Selected excerpt —

Archive for the 'Course Big Data' Category

SIKS/CBS DataCamp Spark tutorial notebook

Thursday, December 22nd, 2016, posted by Djoerd Hiemstra

by Djoerd Hiemstra and Robin Aly

SIKS/CBS DataCamp participants can download the answers for the Jupyter Scala/Spark notebook exercises below.

SIKS/CBS Data Camp & Advanced Course on Managing Big Data

Monday, September 12th, 2016, posted by Djoerd Hiemstra

On December 06 and 07 2016 The Netherlands School for Information and Knowledge Systems (SIKS) and Statistics Netherlands (CBS) organize a two day tutorial on the management of Big Data, the DataCamp, hosted at the University of Twente.
The Data Camp’s objective is to use big data sets to produce valuable and innovative answers to research questions with societal relevance. SIKS PhD students and CBS data analysts will learn about big data technologies and create, in small groups, feasibility studies for a research question of their choice.

Data segment —
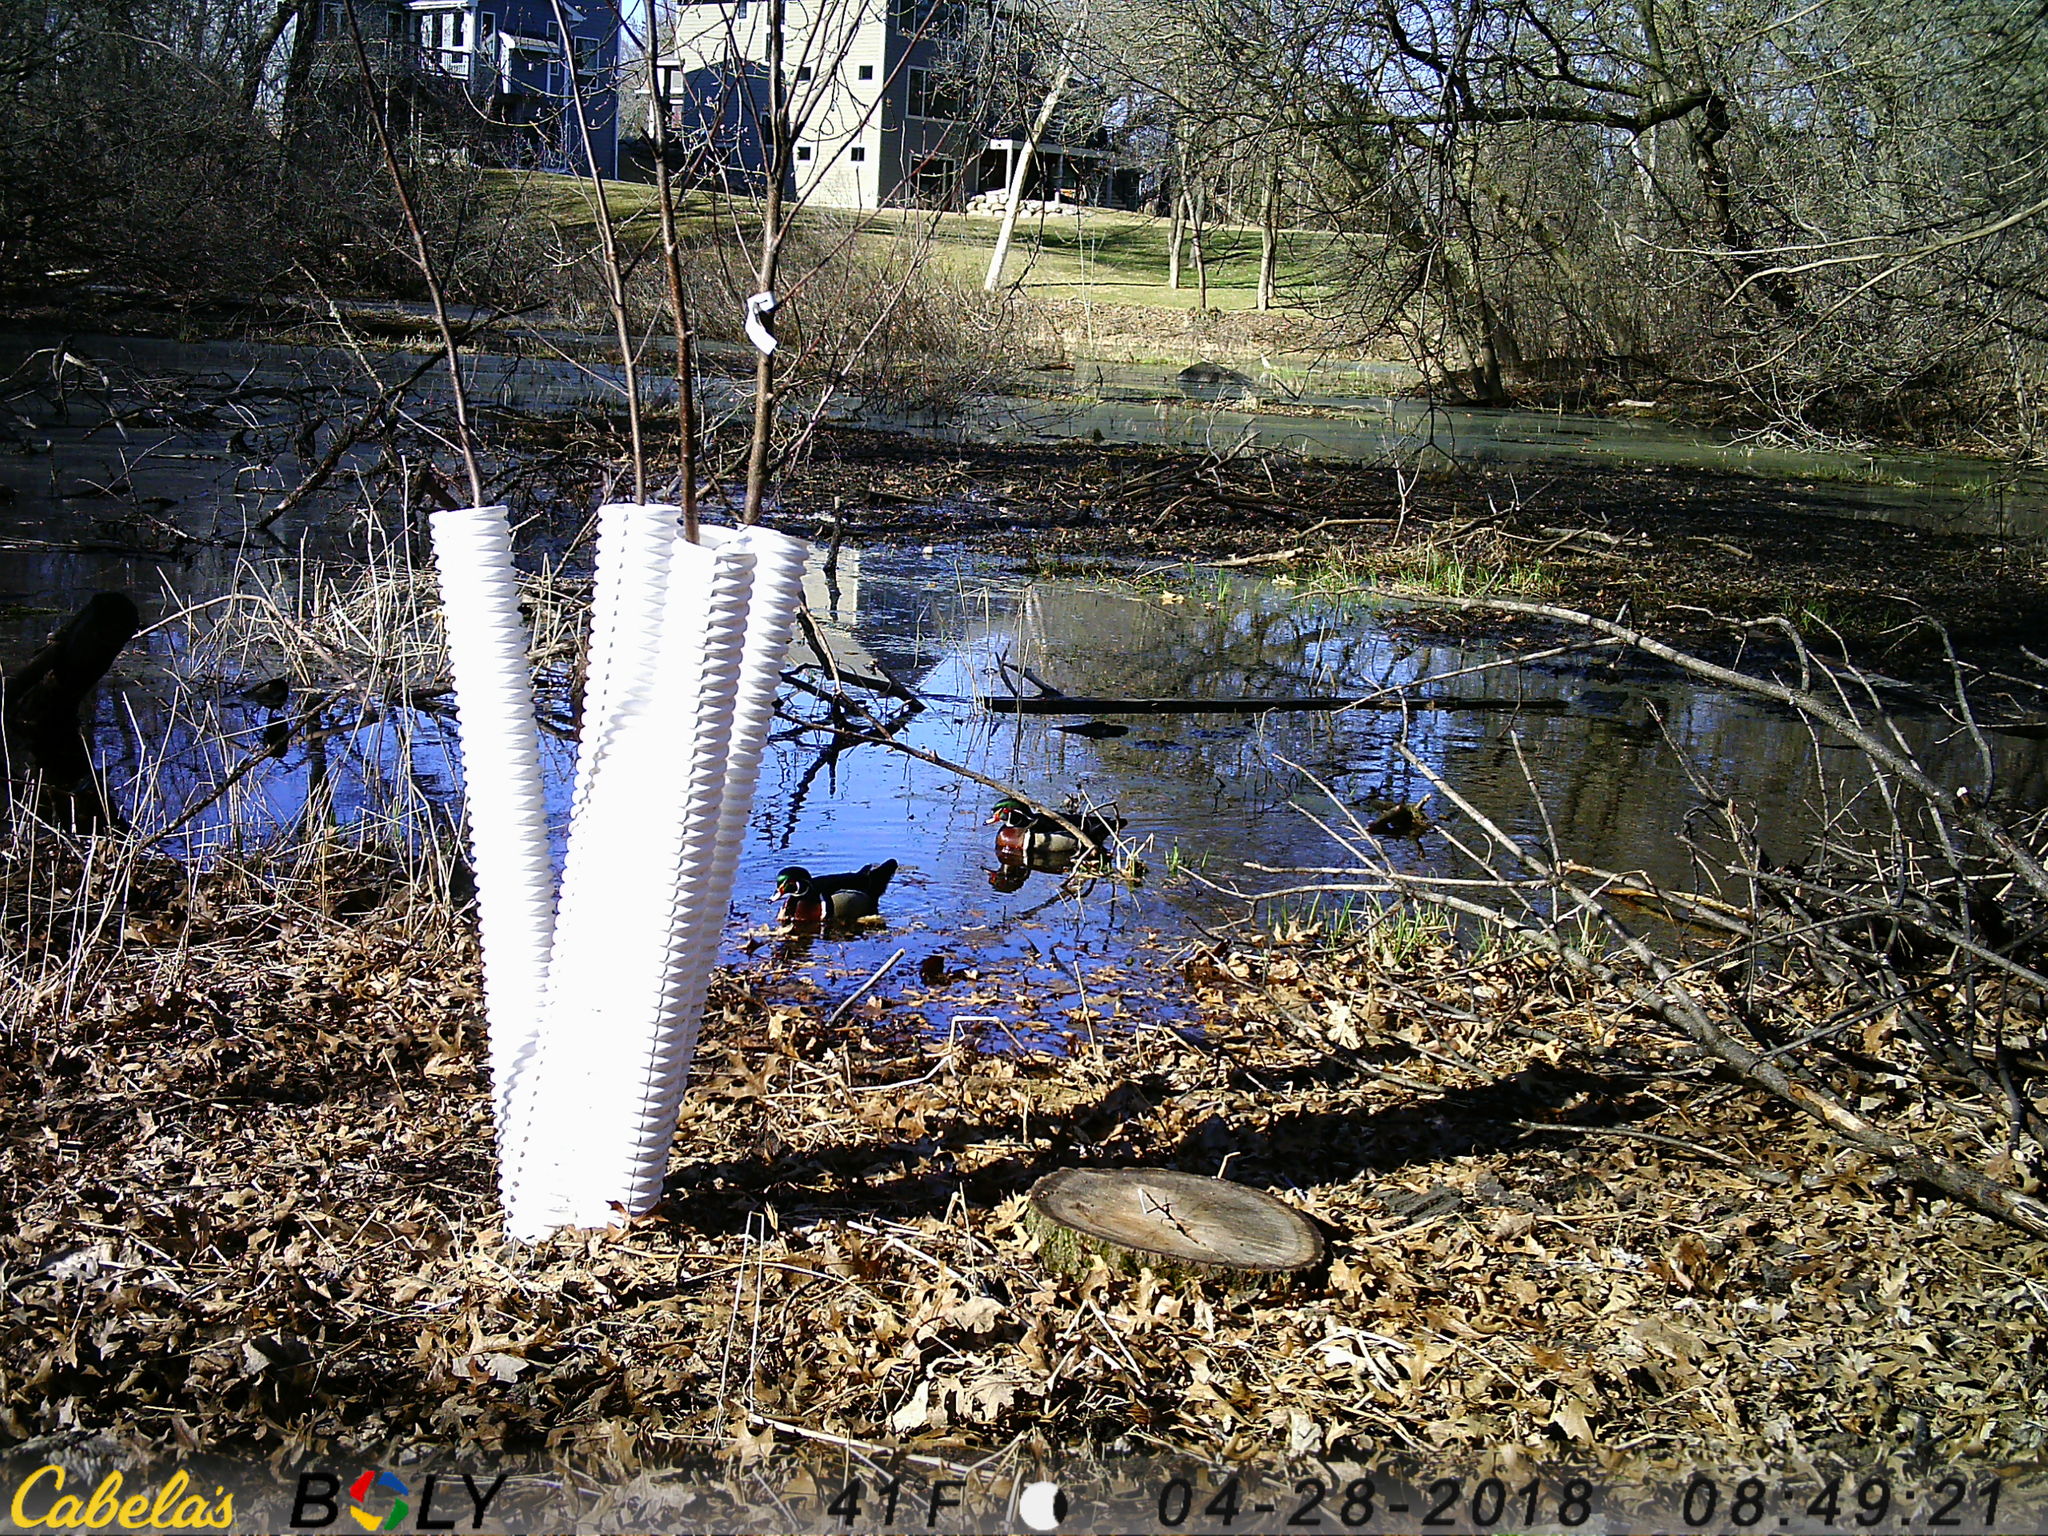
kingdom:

What you are asked to do —
Echo word for word the part of the Big Data course page starting at "SIKS/CBS DataCamp Spark" and ending at "of their choice.". You won't need the data to do this.

Reply to the task —
SIKS/CBS DataCamp Spark tutorial notebook

Thursday, December 22nd, 2016, posted by Djoerd Hiemstra

by Djoerd Hiemstra and Robin Aly

SIKS/CBS DataCamp participants can download the answers for the Jupyter Scala/Spark notebook exercises below.

SIKS/CBS Data Camp & Advanced Course on Managing Big Data

Monday, September 12th, 2016, posted by Djoerd Hiemstra

On December 06 and 07 2016 The Netherlands School for Information and Knowledge Systems (SIKS) and Statistics Netherlands (CBS) organize a two day tutorial on the management of Big Data, the DataCamp, hosted at the University of Twente.
The Data Camp’s objective is to use big data sets to produce valuable and innovative answers to research questions with societal relevance. SIKS PhD students and CBS data analysts will learn about big data technologies and create, in small groups, feasibility studies for a research question of their choice.